**What this task involves:**
Your answer must be a single number: how many lines in the records below contain the word "auta".

(Extracted records)
⟨

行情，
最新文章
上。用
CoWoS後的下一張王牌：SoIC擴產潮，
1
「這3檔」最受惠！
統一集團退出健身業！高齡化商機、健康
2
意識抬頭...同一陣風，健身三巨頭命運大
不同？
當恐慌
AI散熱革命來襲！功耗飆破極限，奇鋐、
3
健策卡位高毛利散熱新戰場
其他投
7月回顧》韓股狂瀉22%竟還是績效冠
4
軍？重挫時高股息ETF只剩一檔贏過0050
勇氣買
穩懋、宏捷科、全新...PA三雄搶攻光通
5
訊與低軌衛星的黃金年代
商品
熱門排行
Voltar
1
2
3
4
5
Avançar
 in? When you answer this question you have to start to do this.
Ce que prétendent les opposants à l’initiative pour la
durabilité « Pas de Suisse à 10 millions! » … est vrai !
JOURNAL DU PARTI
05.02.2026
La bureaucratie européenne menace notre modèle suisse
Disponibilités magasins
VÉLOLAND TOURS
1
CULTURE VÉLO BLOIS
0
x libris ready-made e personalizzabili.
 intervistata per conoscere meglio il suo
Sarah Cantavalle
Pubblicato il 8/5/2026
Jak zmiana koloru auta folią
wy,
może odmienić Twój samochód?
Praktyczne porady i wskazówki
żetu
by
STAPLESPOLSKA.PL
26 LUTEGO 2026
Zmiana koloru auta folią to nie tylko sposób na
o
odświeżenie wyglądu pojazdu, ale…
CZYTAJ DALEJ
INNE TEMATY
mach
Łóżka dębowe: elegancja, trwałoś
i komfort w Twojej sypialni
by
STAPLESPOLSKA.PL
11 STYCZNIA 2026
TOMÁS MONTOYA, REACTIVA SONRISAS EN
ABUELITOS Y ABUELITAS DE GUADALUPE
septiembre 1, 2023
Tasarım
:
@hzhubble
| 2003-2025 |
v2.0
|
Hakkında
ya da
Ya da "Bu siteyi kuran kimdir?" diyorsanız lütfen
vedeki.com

⟩

**Answer for the task:**
2